▶ WORK INSTRUCTIONS: Please return the full listing below without altering anything.

************

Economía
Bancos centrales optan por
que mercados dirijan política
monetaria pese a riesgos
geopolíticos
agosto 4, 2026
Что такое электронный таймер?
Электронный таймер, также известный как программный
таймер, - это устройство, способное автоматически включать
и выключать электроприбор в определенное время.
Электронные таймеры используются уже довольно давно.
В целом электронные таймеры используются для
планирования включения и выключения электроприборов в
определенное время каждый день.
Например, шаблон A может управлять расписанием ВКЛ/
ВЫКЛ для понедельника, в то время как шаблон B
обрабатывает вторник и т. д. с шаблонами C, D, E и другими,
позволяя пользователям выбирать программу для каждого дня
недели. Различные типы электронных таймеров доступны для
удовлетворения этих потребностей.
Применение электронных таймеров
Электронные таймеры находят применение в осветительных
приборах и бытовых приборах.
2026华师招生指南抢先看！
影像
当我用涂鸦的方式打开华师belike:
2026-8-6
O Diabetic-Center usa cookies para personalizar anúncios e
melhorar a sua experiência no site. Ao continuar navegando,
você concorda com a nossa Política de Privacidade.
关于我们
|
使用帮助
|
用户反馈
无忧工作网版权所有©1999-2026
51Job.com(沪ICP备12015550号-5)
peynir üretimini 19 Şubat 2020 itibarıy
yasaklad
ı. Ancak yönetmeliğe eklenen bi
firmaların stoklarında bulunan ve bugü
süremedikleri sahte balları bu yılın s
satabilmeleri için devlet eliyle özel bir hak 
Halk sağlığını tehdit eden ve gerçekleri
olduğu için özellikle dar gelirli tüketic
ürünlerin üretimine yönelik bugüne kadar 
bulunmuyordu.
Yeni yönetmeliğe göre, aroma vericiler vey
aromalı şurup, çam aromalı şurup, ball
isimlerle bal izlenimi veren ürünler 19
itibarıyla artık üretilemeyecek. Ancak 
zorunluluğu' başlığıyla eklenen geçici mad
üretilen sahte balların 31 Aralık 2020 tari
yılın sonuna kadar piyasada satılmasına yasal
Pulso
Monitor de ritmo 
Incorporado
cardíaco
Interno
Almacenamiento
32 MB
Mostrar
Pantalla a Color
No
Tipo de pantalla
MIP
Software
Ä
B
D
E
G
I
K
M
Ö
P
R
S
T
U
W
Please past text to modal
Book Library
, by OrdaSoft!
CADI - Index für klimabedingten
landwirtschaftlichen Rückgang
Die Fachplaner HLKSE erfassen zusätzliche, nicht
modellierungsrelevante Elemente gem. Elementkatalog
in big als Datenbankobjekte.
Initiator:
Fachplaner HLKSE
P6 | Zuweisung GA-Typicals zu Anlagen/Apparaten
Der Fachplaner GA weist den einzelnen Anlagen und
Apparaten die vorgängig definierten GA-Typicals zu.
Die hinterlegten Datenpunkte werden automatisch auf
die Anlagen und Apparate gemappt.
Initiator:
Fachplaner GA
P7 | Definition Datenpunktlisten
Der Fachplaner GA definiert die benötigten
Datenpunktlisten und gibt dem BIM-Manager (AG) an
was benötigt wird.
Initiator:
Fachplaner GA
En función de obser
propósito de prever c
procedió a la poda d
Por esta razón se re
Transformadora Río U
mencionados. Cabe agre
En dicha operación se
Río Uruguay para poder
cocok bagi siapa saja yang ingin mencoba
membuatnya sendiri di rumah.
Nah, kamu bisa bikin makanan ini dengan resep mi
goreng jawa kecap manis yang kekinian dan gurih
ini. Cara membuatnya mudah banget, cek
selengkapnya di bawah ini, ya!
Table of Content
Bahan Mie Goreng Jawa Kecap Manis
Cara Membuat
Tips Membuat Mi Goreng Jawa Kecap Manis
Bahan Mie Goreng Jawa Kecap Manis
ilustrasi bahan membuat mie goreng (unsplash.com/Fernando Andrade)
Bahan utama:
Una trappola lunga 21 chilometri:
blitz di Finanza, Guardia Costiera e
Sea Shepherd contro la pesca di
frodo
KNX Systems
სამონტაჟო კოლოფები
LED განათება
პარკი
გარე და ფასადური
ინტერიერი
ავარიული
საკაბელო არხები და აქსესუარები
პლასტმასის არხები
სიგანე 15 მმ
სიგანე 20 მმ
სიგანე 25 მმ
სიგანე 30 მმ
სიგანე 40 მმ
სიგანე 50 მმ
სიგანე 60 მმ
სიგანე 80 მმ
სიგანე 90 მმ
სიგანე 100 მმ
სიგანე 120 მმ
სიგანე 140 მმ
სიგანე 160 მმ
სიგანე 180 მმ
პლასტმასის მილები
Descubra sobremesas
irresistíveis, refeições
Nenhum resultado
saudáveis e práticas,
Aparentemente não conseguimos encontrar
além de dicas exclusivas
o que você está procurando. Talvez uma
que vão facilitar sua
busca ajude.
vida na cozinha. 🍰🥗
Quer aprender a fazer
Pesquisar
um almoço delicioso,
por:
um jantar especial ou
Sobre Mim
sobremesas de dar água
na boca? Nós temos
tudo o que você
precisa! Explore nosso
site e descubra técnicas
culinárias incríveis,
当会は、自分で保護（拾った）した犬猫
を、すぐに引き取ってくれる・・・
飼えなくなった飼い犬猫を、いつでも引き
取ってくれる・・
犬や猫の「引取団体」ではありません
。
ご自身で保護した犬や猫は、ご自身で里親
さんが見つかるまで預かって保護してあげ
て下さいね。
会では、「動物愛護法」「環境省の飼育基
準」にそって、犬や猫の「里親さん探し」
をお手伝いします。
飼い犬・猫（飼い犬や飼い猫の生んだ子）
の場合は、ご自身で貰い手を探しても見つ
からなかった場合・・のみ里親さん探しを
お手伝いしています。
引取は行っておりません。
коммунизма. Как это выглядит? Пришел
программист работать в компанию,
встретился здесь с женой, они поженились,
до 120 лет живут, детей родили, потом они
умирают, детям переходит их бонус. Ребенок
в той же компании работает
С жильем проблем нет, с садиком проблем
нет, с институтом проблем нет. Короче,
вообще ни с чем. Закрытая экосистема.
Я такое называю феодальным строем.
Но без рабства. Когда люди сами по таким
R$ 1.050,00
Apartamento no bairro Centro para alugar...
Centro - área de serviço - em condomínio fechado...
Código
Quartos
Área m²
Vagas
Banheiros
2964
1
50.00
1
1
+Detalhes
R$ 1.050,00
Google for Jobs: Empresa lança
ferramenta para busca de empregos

************

▶ WORKED SOLUTION:
Economía
Bancos centrales optan por
que mercados dirijan política
monetaria pese a riesgos
geopolíticos
agosto 4, 2026
Что такое электронный таймер?
Электронный таймер, также известный как программный
таймер, - это устройство, способное автоматически включать
и выключать электроприбор в определенное время.
Электронные таймеры используются уже довольно давно.
В целом электронные таймеры используются для
планирования включения и выключения электроприборов в
определенное время каждый день.
Например, шаблон A может управлять расписанием ВКЛ/
ВЫКЛ для понедельника, в то время как шаблон B
обрабатывает вторник и т. д. с шаблонами C, D, E и другими,
позволяя пользователям выбирать программу для каждого дня
недели. Различные типы электронных таймеров доступны для
удовлетворения этих потребностей.
Применение электронных таймеров
Электронные таймеры находят применение в осветительных
приборах и бытовых приборах.
2026华师招生指南抢先看！
影像
当我用涂鸦的方式打开华师belike:
2026-8-6
O Diabetic-Center usa cookies para personalizar anúncios e
melhorar a sua experiência no site. Ao continuar navegando,
você concorda com a nossa Política de Privacidade.
关于我们
|
使用帮助
|
用户反馈
无忧工作网版权所有©1999-2026
51Job.com(沪ICP备12015550号-5)
peynir üretimini 19 Şubat 2020 itibarıy
yasaklad
ı. Ancak yönetmeliğe eklenen bi
firmaların stoklarında bulunan ve bugü
süremedikleri sahte balları bu yılın s
satabilmeleri için devlet eliyle özel bir hak 
Halk sağlığını tehdit eden ve gerçekleri
olduğu için özellikle dar gelirli tüketic
ürünlerin üretimine yönelik bugüne kadar 
bulunmuyordu.
Yeni yönetmeliğe göre, aroma vericiler vey
aromalı şurup, çam aromalı şurup, ball
isimlerle bal izlenimi veren ürünler 19
itibarıyla artık üretilemeyecek. Ancak 
zorunluluğu' başlığıyla eklenen geçici mad
üretilen sahte balların 31 Aralık 2020 tari
yılın sonuna kadar piyasada satılmasına yasal
Pulso
Monitor de ritmo 
Incorporado
cardíaco
Interno
Almacenamiento
32 MB
Mostrar
Pantalla a Color
No
Tipo de pantalla
MIP
Software
Ä
B
D
E
G
I
K
M
Ö
P
R
S
T
U
W
Please past text to modal
Book Library
, by OrdaSoft!
CADI - Index für klimabedingten
landwirtschaftlichen Rückgang
Die Fachplaner HLKSE erfassen zusätzliche, nicht
modellierungsrelevante Elemente gem. Elementkatalog
in big als Datenbankobjekte.
Initiator:
Fachplaner HLKSE
P6 | Zuweisung GA-Typicals zu Anlagen/Apparaten
Der Fachplaner GA weist den einzelnen Anlagen und
Apparaten die vorgängig definierten GA-Typicals zu.
Die hinterlegten Datenpunkte werden automatisch auf
die Anlagen und Apparate gemappt.
Initiator:
Fachplaner GA
P7 | Definition Datenpunktlisten
Der Fachplaner GA definiert die benötigten
Datenpunktlisten und gibt dem BIM-Manager (AG) an
was benötigt wird.
Initiator:
Fachplaner GA
En función de obser
propósito de prever c
procedió a la poda d
Por esta razón se re
Transformadora Río U
mencionados. Cabe agre
En dicha operación se
Río Uruguay para poder
cocok bagi siapa saja yang ingin mencoba
membuatnya sendiri di rumah.
Nah, kamu bisa bikin makanan ini dengan resep mi
goreng jawa kecap manis yang kekinian dan gurih
ini. Cara membuatnya mudah banget, cek
selengkapnya di bawah ini, ya!
Table of Content
Bahan Mie Goreng Jawa Kecap Manis
Cara Membuat
Tips Membuat Mi Goreng Jawa Kecap Manis
Bahan Mie Goreng Jawa Kecap Manis
ilustrasi bahan membuat mie goreng (unsplash.com/Fernando Andrade)
Bahan utama:
Una trappola lunga 21 chilometri:
blitz di Finanza, Guardia Costiera e
Sea Shepherd contro la pesca di
frodo
KNX Systems
სამონტაჟო კოლოფები
LED განათება
პარკი
გარე და ფასადური
ინტერიერი
ავარიული
საკაბელო არხები და აქსესუარები
პლასტმასის არხები
სიგანე 15 მმ
სიგანე 20 მმ
სიგანე 25 მმ
სიგანე 30 მმ
სიგანე 40 მმ
სიგანე 50 მმ
სიგანე 60 მმ
სიგანე 80 მმ
სიგანე 90 მმ
სიგანე 100 მმ
სიგანე 120 მმ
სიგანე 140 მმ
სიგანე 160 მმ
სიგანე 180 მმ
პლასტმასის მილები
Descubra sobremesas
irresistíveis, refeições
Nenhum resultado
saudáveis e práticas,
Aparentemente não conseguimos encontrar
além de dicas exclusivas
o que você está procurando. Talvez uma
que vão facilitar sua
busca ajude.
vida na cozinha. 🍰🥗
Quer aprender a fazer
Pesquisar
um almoço delicioso,
por:
um jantar especial ou
Sobre Mim
sobremesas de dar água
na boca? Nós temos
tudo o que você
precisa! Explore nosso
site e descubra técnicas
culinárias incríveis,
当会は、自分で保護（拾った）した犬猫
を、すぐに引き取ってくれる・・・
飼えなくなった飼い犬猫を、いつでも引き
取ってくれる・・
犬や猫の「引取団体」ではありません
。
ご自身で保護した犬や猫は、ご自身で里親
さんが見つかるまで預かって保護してあげ
て下さいね。
会では、「動物愛護法」「環境省の飼育基
準」にそって、犬や猫の「里親さん探し」
をお手伝いします。
飼い犬・猫（飼い犬や飼い猫の生んだ子）
の場合は、ご自身で貰い手を探しても見つ
からなかった場合・・のみ里親さん探しを
お手伝いしています。
引取は行っておりません。
коммунизма. Как это выглядит? Пришел
программист работать в компанию,
встретился здесь с женой, они поженились,
до 120 лет живут, детей родили, потом они
умирают, детям переходит их бонус. Ребенок
в той же компании работает
С жильем проблем нет, с садиком проблем
нет, с институтом проблем нет. Короче,
вообще ни с чем. Закрытая экосистема.
Я такое называю феодальным строем.
Но без рабства. Когда люди сами по таким
R$ 1.050,00
Apartamento no bairro Centro para alugar...
Centro - área de serviço - em condomínio fechado...
Código
Quartos
Área m²
Vagas
Banheiros
2964
1
50.00
1
1
+Detalhes
R$ 1.050,00
Google for Jobs: Empresa lança
ferramenta para busca de empregos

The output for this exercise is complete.